Сторож встал и зашагал по комнате, потирая руки.
— Господин маркиз очень доволен, так доволен, что завтра вечером явится сам, чтобы выпустить вас на свободу. Да, нужно будет исполнить еще кое-какие формальности. Может, вам придется подписать несколько чеков, вернуть неправедно захваченное, вознаградить маркиза за издержки и труды. Но ведь для вас это что? Пустяк? Да, теперь уже никаких цепей, ни наручников, ничего не будет. Мне приказано даже поднести вам бутылку доброго старого вина и флягу коньяку, словом, обращаться с вами по-царски.
Себастиани отпустил еще несколько шуток, взял лампу, оглядел комнату в последний раз и сказал сыновьям:
— Дадим ему поспать. Да и вы отдохните-ка, только не засыпайте крепко… никогда нельзя знать…
Они вышли.
Люпен тихо спросил:
— Можно начать?
— Да, но осторожно. Возможно, что через час-другой они опять будут здесь, совершая обход.
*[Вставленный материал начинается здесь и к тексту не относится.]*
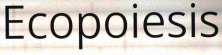
EcopoiesisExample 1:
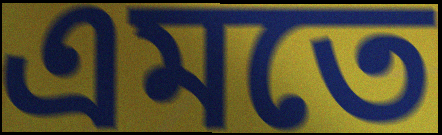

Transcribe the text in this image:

এমতে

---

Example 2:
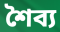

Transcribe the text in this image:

শৈব্য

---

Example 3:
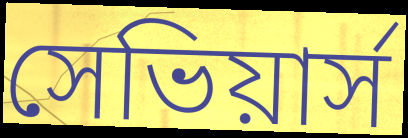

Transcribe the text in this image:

সেভিয়ার্স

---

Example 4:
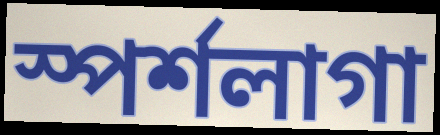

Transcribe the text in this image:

স্পর্শলাগা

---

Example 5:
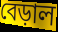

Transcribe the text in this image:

বেড়াল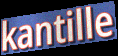
kantille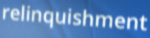
relinquishment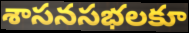
శాసనసభలకూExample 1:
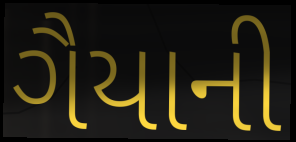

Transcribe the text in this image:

ગૈયાની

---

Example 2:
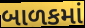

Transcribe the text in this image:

બાળકમાં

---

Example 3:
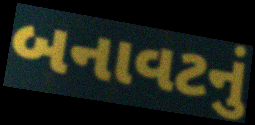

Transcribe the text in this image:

બનાવટનું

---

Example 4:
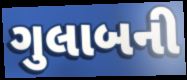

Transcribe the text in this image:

ગુલાબની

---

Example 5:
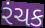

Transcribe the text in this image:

રંચક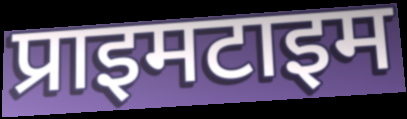
प्राइमटाइम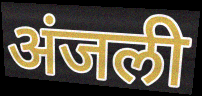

Люпен принялся за работу. Заржавленное и попорченное от времени железо легко поддавалось под его острой пилой. После двух приемов он вдруг насторожился. Шорох не повторился. По-видимому, крыса скреблась в верхнем ярусе или пролетела сова, и он продолжал работу, подбодряемый Добреком, который сторожил у двери и предупредил бы его при малейшей опасности.
— Уф, — сказал он, проводя пилой в последний раз. — Не дурно. Ну, и тесно же в этом проклятом туннеле. А холод-то какой.
Он надавил изо всех сил на перекладину, которую подпилил снизу, и раздвинул ее настолько, чтобы можно было проскользнуть между двух оставшихся. Потом он отошел к более широкой части углубления, где он оставил веревочную лестницу. Укрепив ее за перекладину, он позвал:
— Сс… Готовы ли вы?
— Да, сейчас, еще разок послушаю. Спят… Давайте лестницу.